Depuis l'arrivée au pouvoir de Prabowo Subianto, l'Indonésie cherche à rajeunir son équipement militaire vieillissant.

Lors de la visite du président français Emmanuel Macron à Jakarta l'année dernière, le ministre français des Armées de l'époque, Sébastien Lecornu, a affirmé que l'Indonésie avait signé une lettre d'intention pour l'achat de nouveaux avions Rafale à la société française Dassault Aviation, sans préciser les chiffres ni le calendrier.

Selon lui, l'Indonésie s'est également engagée à acheter des frégates légères et des sous-marins Scorpène, ainsi que des obusiers Caesar et des munitions au groupe franco-allemand KNDS.

Lundi, le président indonésien s'est entretenu pendant cinq heures avec Vladimir Poutine au Kremlin, d'où il s'est envolé directement pour Paris, selon la même source.

Les deux ont discuté du "renforcement de leur partenariat stratégique, en particulier dans les secteurs de l'énergie, des ressources minérales et du développement industriel national".

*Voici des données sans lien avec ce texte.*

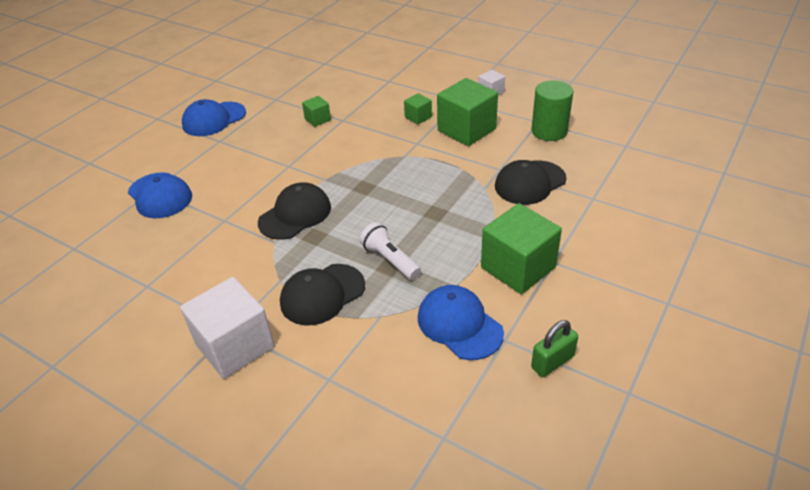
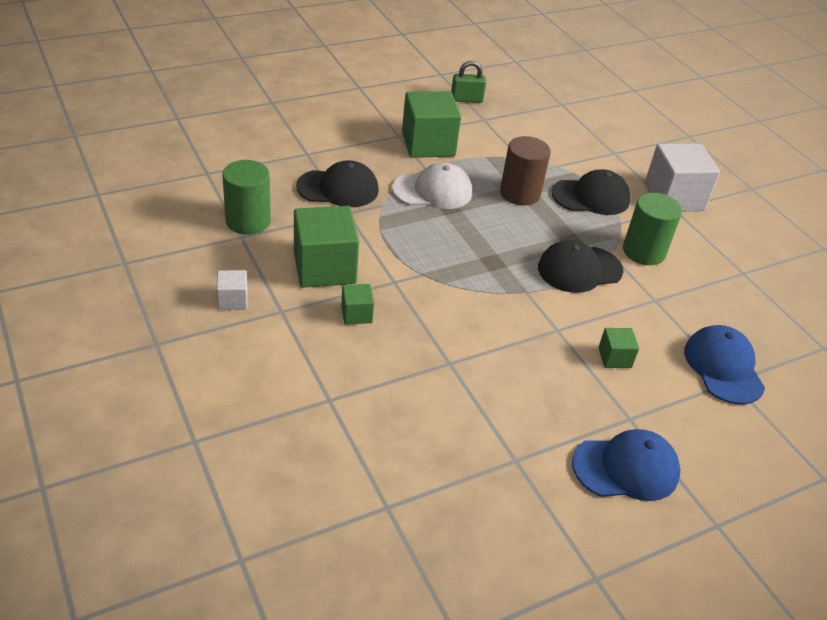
camera: 155 degrees left, 0 degrees up
green cube [302,96,331,127] -> green cube moved to [598,328,639,368]
white flashlight [360,222,421,280] -> brown cylinder [500,136,551,205]
blue cap [418,285,504,360] -> none
none -> white cap [392,163,472,209]
none -> green cylinder [623,193,682,265]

Prabowo Subianto, qui s'est récemment rendu en Corée du Sud et au Japon, multiplie les visites à l'étranger.

Jakarta défend une position diplomatique non alignée. Le pays a rejoint l'an dernier le bloc des Brics+, une alliance élargie de pays émergents, aux côtés de la Chine et de la Russie. L'Indonésie fait également partie du "Conseil de Paix" de Donald Trump.